Verder is geresolveerd om de huisvrouw van schepen Honders en de weduwe Jan Bosman te verzoeken om ’t opzicht over ’t voornoemde kind op zich te neemen en de benoodigdheeden voor ’t zelve ten kosten van den gerechte te verzorgen. Den schout is geauthoriseerd tot aankoop van een wieg.

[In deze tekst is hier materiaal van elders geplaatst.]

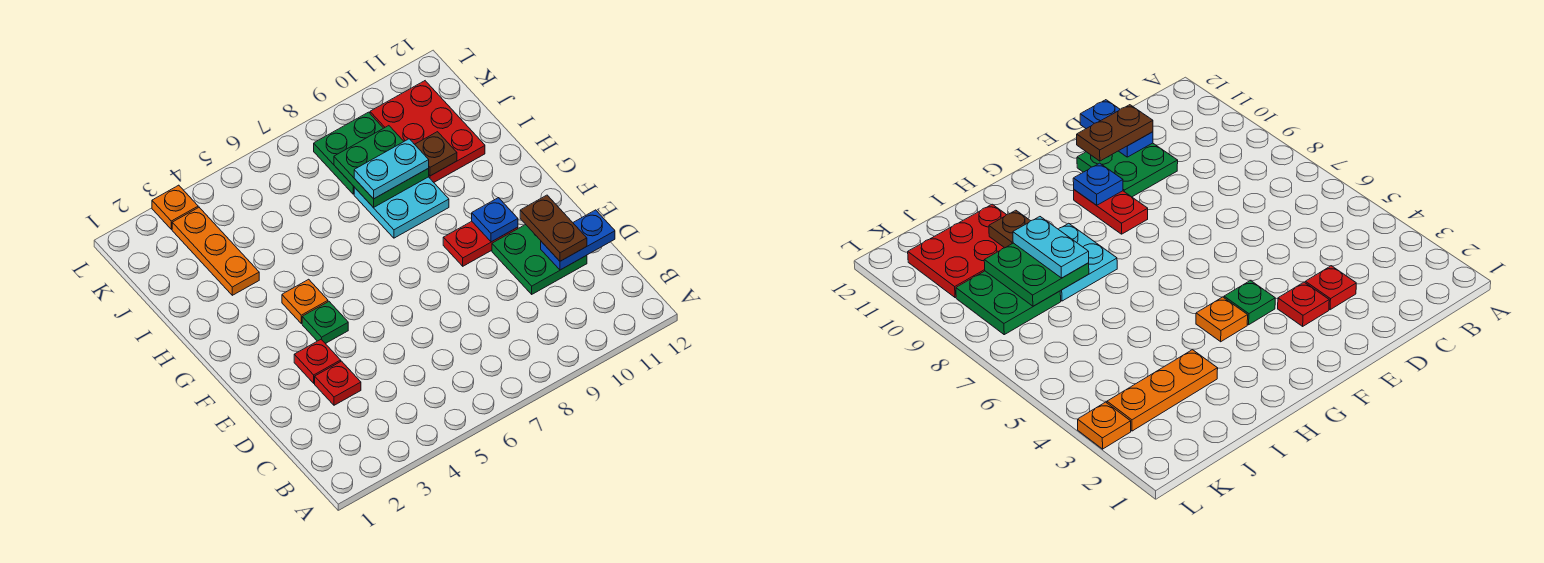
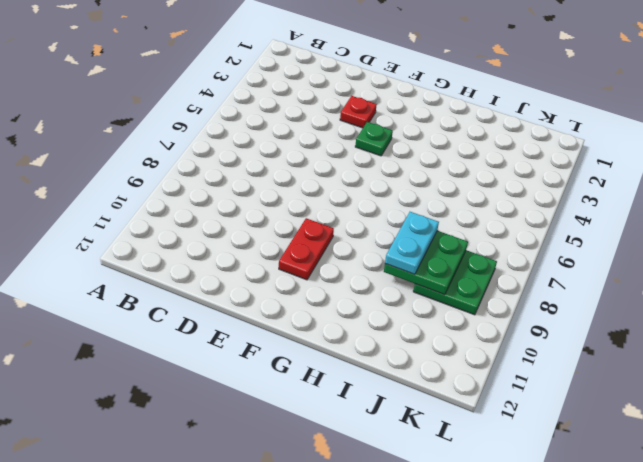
none -> red plate D3 level 1
none -> green plate D10:E11 level 1
none -> orange plate G4 level 1

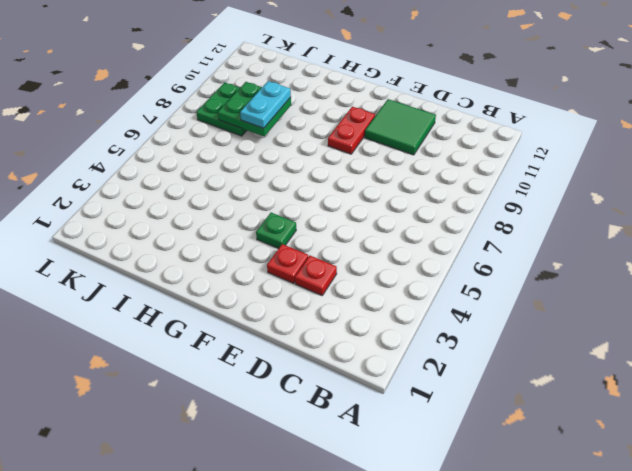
green tile D10:E11 level 1 -> green plate D10:E11 level 1
none -> orange plate G4 level 1
none -> cyan plate H8:I9 level 1
none -> orange plate I3:K3 level 1

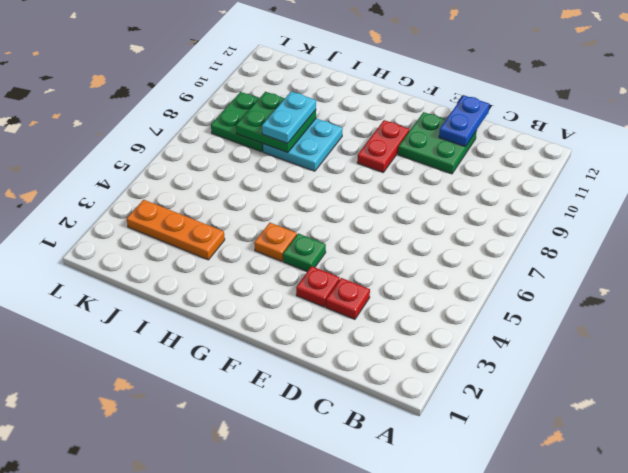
none -> red plate I10:K11 level 1
none -> orange plate L3 level 1
none -> blue plate F10 level 2

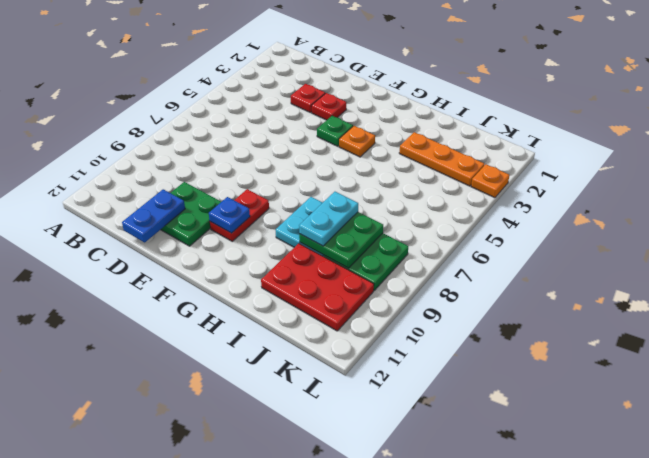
none -> brown plate I10 level 2
none -> brown plate D11:E11 level 3

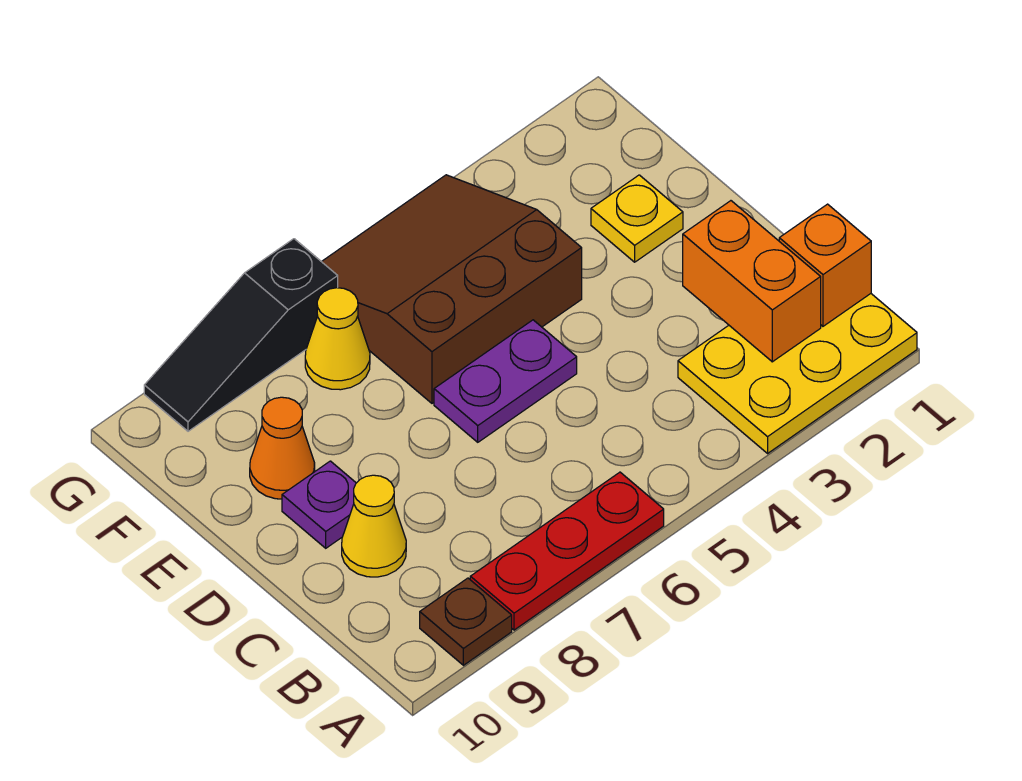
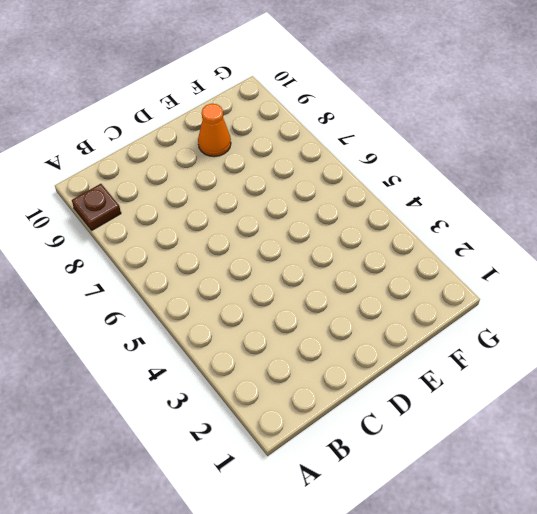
none -> yellow plate A1:B3 level 1
none -> red plate A6:A8 level 1
none -> yellow cone C9 level 1

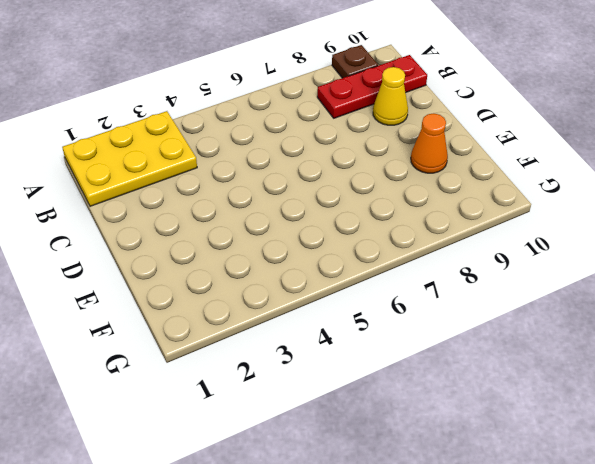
red plate B8:B10 level 1 -> red plate A6:A8 level 1
none -> purple plate D5:D6 level 1
none -> purple plate D9 level 1
none -> yellow plate E2 level 1

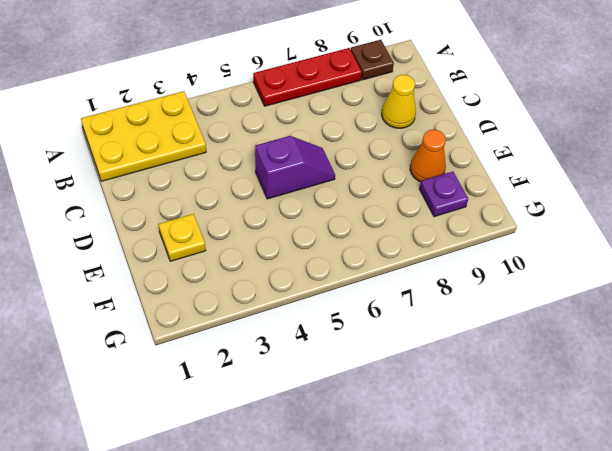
purple slope D5:D6 level 1 top 5 -> purple plate D5:D6 level 1
purple plate F9 level 1 -> purple plate D9 level 1
none -> brown slope E4:G6 level 1 top E
none -> yellow cone F7 level 1
none -> black slope G7:G9 level 1 top 7

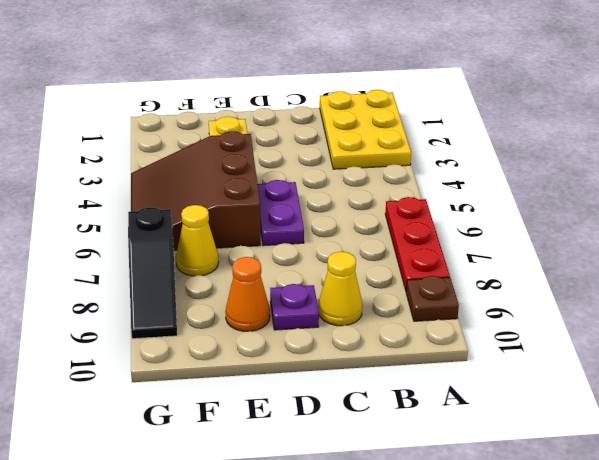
none -> orange brick B1 level 2
none -> orange brick B2:C2 level 2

Nog is geresolveerd aan den predikant bij ’t doopen van het kind over te geeven een declaratoir [verklaring] van den volgenden inhoud:

“Wij schout en gerechte van Oostbroek en De Bilt c.s. declareeren in onze qualiteit zoo voor ons als onze successeuren [opvolgers], dat het kind  ’t welk op dingsdag den 16e April 1805, voor het schoolhuis alhier gevonden is, en wij in onze qualiteit hebben moeten aanslaan, nooit zal komen tot lasten van de diaconie aan de Bilt, maar verblijven voor reekening van geërfdens en ingezetenen van deezen gerechte.’’’

 

AD

 

Bron: Regionaal Historisch Centrum Vecht en Venen, toegang 0995 (Gerecht Oostbroek en De Bilt 1655-1810 (1811), 3 (resolutieboek 1799-1805).

 

Literatuur over armenzorg:  Marco H.D. van Leeuwen, Armenzorg in Nederland na 1800. Overdrukken uit: J. van Gerwen en M.H.D. van Leeuwen eds. Studies over zekerheidsarrangementen. Risico’s, risicobestrijding en verzekeringen in Nederland vanaf de Middeleeuwen (Amsterdam 1998).